Further to this, Article 35(1) says that you must do a DPIA where processing operations are likely to result in a high risk to the rights and freedoms of individuals.
DPIA’s will have a direct impact on your teams and their workflow, but depending on the scope and context of your research you might not have to do one for each project. The ICO who are the Data Protection Authority in the UK have some great guidance on how to complete a DPIA.
Step 5: Obtain valid consent
Ensure that you have obtained valid and informed consent from research participants that are transparent about how their data will be collected, used, and shared.
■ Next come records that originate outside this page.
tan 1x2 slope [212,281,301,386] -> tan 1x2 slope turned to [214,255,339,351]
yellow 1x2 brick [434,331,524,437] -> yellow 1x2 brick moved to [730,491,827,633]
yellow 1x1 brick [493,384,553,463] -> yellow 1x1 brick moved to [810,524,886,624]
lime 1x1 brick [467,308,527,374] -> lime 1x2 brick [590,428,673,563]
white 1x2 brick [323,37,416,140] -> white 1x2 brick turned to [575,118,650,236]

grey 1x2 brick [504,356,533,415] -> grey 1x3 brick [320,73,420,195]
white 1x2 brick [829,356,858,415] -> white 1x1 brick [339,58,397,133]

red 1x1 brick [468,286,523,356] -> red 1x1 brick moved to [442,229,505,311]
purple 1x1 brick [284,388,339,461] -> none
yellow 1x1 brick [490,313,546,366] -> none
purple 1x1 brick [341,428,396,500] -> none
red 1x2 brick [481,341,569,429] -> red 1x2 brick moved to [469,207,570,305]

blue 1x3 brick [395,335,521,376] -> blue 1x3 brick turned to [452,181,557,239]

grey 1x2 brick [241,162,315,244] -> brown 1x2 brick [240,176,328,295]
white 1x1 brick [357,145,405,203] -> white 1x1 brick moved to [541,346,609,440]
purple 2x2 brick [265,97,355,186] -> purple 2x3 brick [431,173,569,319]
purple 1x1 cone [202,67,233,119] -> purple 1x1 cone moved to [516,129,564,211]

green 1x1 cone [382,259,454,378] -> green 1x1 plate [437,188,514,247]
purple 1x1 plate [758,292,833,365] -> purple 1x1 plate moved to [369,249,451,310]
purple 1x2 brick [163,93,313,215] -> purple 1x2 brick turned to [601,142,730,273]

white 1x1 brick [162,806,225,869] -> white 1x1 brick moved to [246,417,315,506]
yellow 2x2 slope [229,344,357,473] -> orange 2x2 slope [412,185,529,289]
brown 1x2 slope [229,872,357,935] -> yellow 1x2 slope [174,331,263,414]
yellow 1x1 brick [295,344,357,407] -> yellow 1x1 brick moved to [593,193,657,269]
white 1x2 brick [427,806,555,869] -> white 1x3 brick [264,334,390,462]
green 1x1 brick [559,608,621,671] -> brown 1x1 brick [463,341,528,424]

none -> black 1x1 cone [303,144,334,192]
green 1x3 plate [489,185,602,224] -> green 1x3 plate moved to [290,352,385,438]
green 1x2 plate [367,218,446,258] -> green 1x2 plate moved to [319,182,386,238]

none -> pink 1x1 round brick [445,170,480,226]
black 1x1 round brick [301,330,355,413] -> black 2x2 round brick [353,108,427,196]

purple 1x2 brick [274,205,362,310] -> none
Consent should be obtained clearly and understandably, and participants should have the right to withdraw their consent at any time.
During the process of obtaining consent, you’ll need to evidence:
- The information disclosed to your participant at the point of obtaining consent
- Precisely how your participant was asked for consent
- When your participant gave their consent
At first glance, this might sound quite straightforward. But if you think about all of the different ways that you obtain consent (remotely, in person, via a third-party recruiter or tool), keeping track of this across all of those channels and across your entire team is far from easy.
It’s also good to consider your participant’s experience during this phase. Do they need to print, scan, or install any plugins or software to sign the form? Is the format accessible? For example, will it work with a screen reader? Are you using plain language that is simple to understand? Are you disclosing information in the participant’s first language?
Step 6: Implement appropriate security measures
This should go without saying, but it’s essential to make sure that personal data is safe and secure throughout the research process. This may include pseudonymisation, encryption, and access controls to protect against unauthorised access, loss, or theft of personal data.
Your data map from step 2 should highlight the security measures you have in place across your research workflow. Some quick wins that can dramatically improve your security are:
- Use a password manager (like 1Password) or Single Sign On (SSO) for account management.
- Enable 2 Factor Authentication (2FA) on all accounts holding your participant’s data.
- Use dedicated tools with encryption and access controls for larger data sets, such as your participant database or research repository.
Cross border transfers
Another less talked about issue for security (at least in terms of the GDPR) is cross-border transfers. Cross-border transfers in GDPR involve moving personal information from the EU or EEA to a third country. The GDPR has strict rules to protect people’s personal information during these transfers. Although personal information can be transferred for valid reasons like business or legal purposes, it must comply with GDPR rules to protect people’s rights and to ensure it’s protected.
Cross-border transfers are important because not all countries have the same levels of protection in place to protect their citizen’s personal data. And, because of how cloud-based software is built, there is often a combination of providers (aka Subprocessors) behind each app. So it’s essential to understand precisely where personal data travels as you use each tool.
The GDPR requires that the data controller or processor transferring personal data outside the EU/EEA must ensure an adequate level of protection for the data. This might mean:
- Obtaining explicit consent from the data subjects
- Signing a data processing agreement with the recipient, or
- Relying on specific legal mechanisms, such as standard contractual clauses or binding corporate rules.
Establishing a GDPR-compliant research practice and working toward Privacy by Design and Default principles is a constantly moving target. By following these steps and working closely with data protection professionals like your DPO, you can ensure that your research practices are GDPR compliant and continue to put the privacy and rights of research participants at the forefront of your work.